Michaela was permanently off any guest list Elena made, as was Lijuan’s buddy, Charisemnon.
“I look forward to making your acquaintance in truth,” she said to Titus now, dredging up more of Jessamy’s lessons. The historian and librarian of the angelic race had the patience of a saint, even when her pupil pretended to collapse and die from the mind-numbing complexity of angelic protocol.
“I, too, will be glad to see you, Titus,” Raphael said, his wing sliding over her own. “You have contained the situation with Charisemnon?”
That situation was the reason Elena had expected Titus to stick close to his territory. He shared a land border with Charisemnon and the two archangels had never had a cordial relationship. Their constant back-and-forth had turned into all-out aggression when Charisemnon sided with Lijuan during the hostilities; not only had Charisemnon used his new ability to create disease to attack New York, he’d begun to send disease carriers over the border into Titus’s lands.
“I have had confirmed reports that Charisemnon is sick.”
“His mind?” Raphael had seen his own parents go mad with age, but Charisemnon was young in immortal terms.
“No. He is physically ill. My spies tell me he is bedridden, his body covered in sores.”
“Archangels do not get ill.” An immutable fact throughout angelic history.
“It appears Charisemnon is changing the rules.” Titus put his hands on his waist, biceps bulging. “I have spoken to my healer and Keir both about the possible cause—they believe he overextended his ability and it turned on him.”
Raphael considered that. “If we remove Lijuan from the picture, Charisemnon appeared to have the strongest Cascade-instigated gift.”
The other archangel had taken down hundreds of Raphael’s angels in a cowardly strike, leaving five dead and many so brutally injured they’d been little more than bleeding torsos. It would take months of excruciating pain before the youngest would recover, the crime of the Falling one Raphael would never forget. Vengeance among immortals was often a long and deadly process, and Raphael had learned the value of patience long ago.
“Yes.” Titus’s expression held grim pleasure. “The pestilent fool acted too fast, was too arrogant. Now he pays the price.”

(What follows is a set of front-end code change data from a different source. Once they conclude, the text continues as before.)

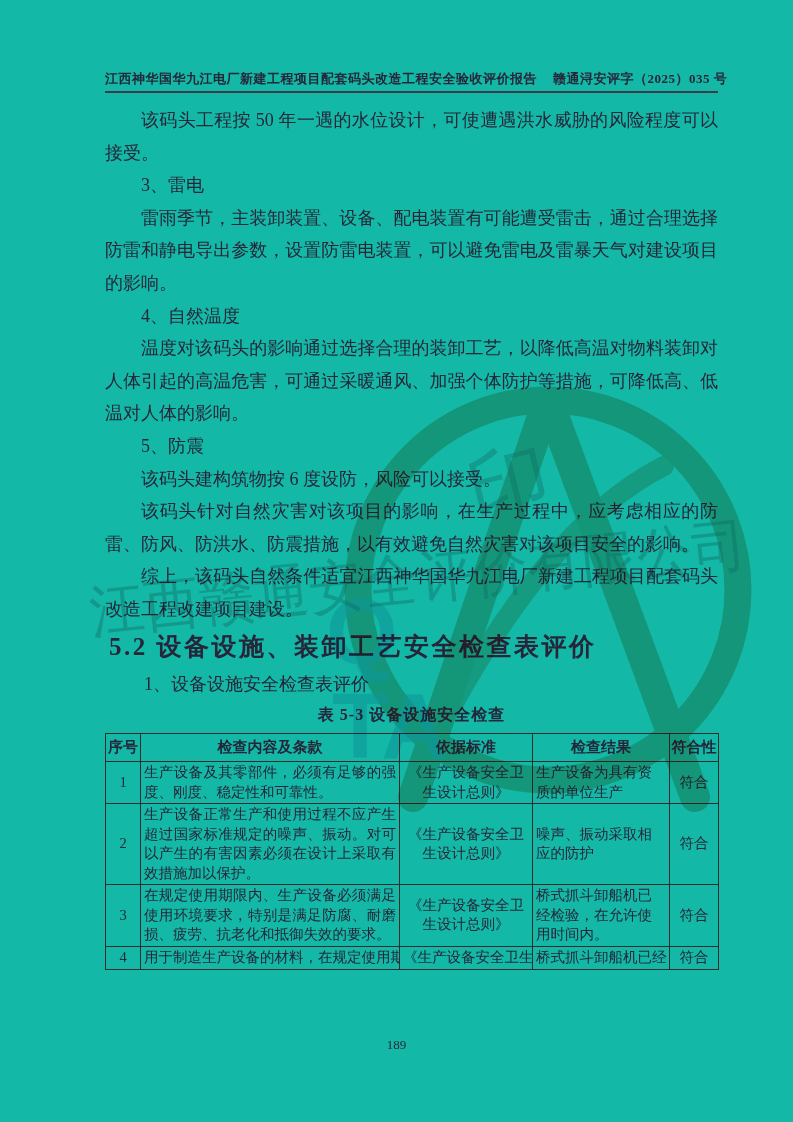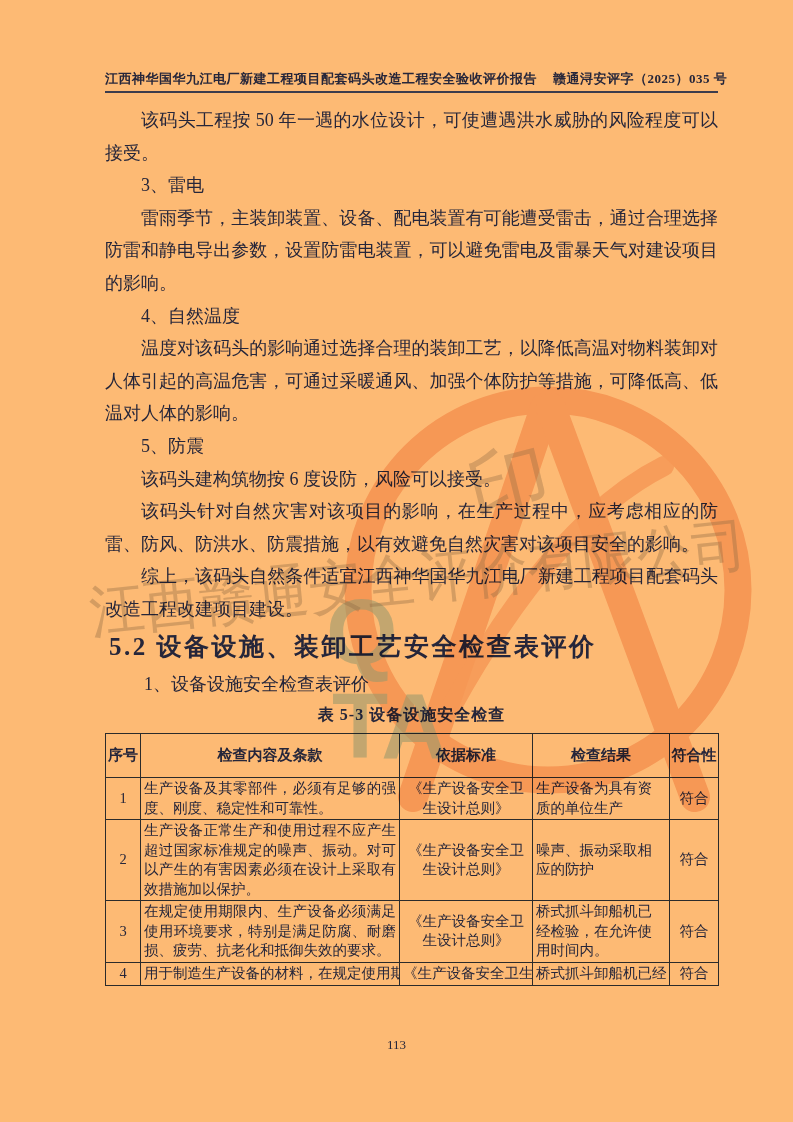--- a/index.html
+++ b/index.html
@@ -5,7 +5,7 @@
   html,body { margin:0; padding:0; background:#888; }
   .page {
     position:relative; width:793px; height:1122px; margin:0 auto;
-    background:#fdba74; overflow:hidden;
+    background:#14b8a6; overflow:hidden;
     font-family:"Liberation Serif","DejaVu Serif",serif;
     color:#26263a;
   }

“There’s another possibility.”
Titus frowned at Elena’s words, but made it clear she had his attention. Raphael knew that wasn’t the African archangel’s usual approach to women who were mated, married, or otherwise tied to a powerful male. It wasn’t misogyny—Titus had a strong contingent of women in his army, including Galen’s mother, Tanae.
It was that, in Titus’s mind, there were two kinds of women—the warriors, and all the rest. The latter were to be cosseted and protected and indulged, but not taken seriously. It had, Raphael knew, taken Titus time to accept that Elena didn’t fit into the second category.

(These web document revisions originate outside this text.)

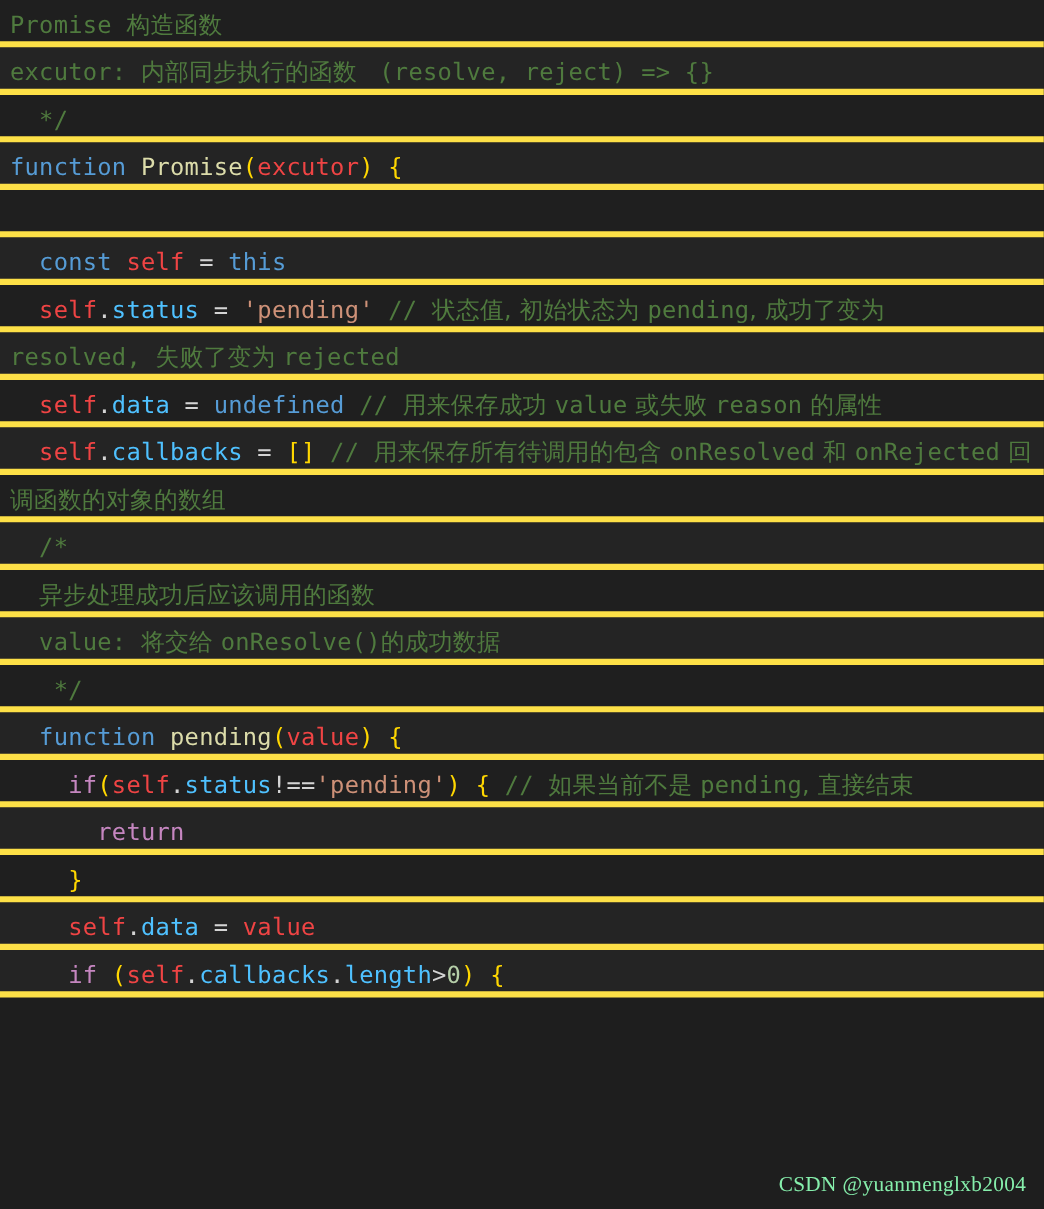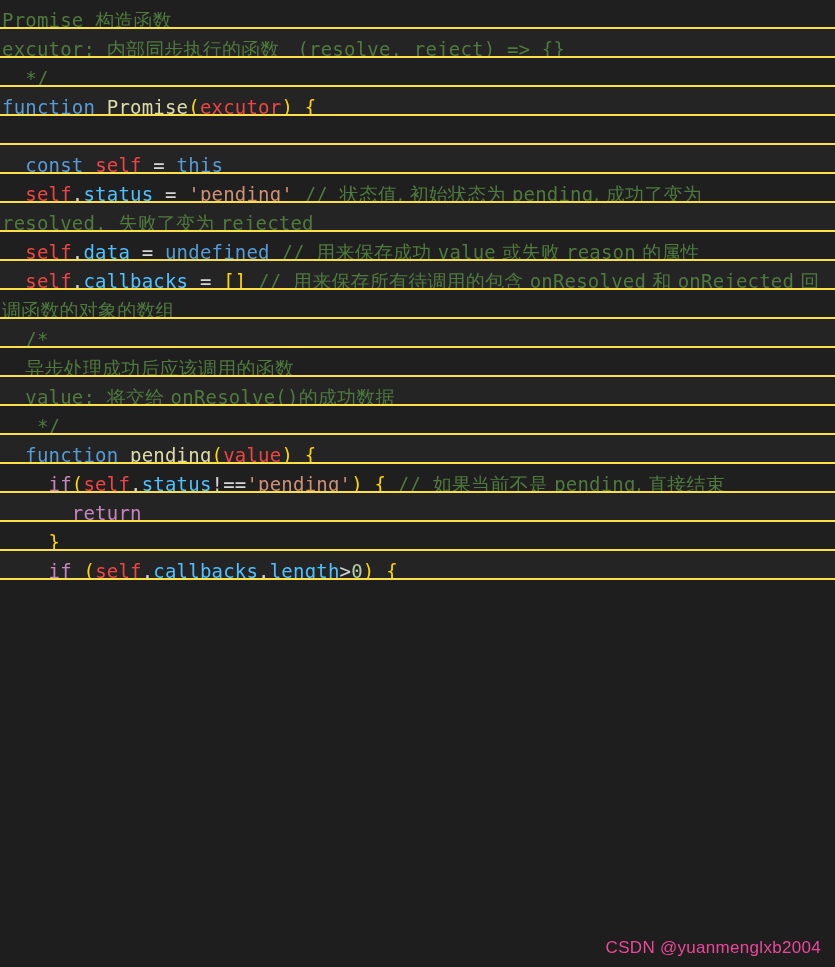--- a/index.html
+++ b/index.html
@@ -21,13 +21,13 @@
   }
   .code-line {
     box-sizing: border-box;
-    height: 29px;
+    height: 38px;
     line-height: 40px;
-    padding-left: 2px;
+    padding-left: 8px;
     font-size: 19px;
     white-space: pre;
     overflow: hidden;
-    border-bottom: 2px solid #fde047;
+    border-bottom: 5px solid #fde047;
     color: #d4d4d4;
     letter-spacing: 0.2px;
   }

Despite that, she remained young in angelic terms and wouldn’t have had the power to hold the attention of an archangel of Titus’s age had Titus not heard of her courage and loyalty during the final battle against Lijuan, when his hunter had chosen to die with him if it would save their people.
“She is a true consort,” the other archangel had said to Raphael when the two of them spoke not long after Raphael’s troops forced Lijuan’s into retreat. “You are a blessed man.”
An absolute truth.
“Lijuan,” Elena said now, “was”—a pause—“is known to share power with those close to her. We saw that with her generals during the battle. They could go for longer, heal faster than our men and women, but the boost only lasted as long as she was in play.”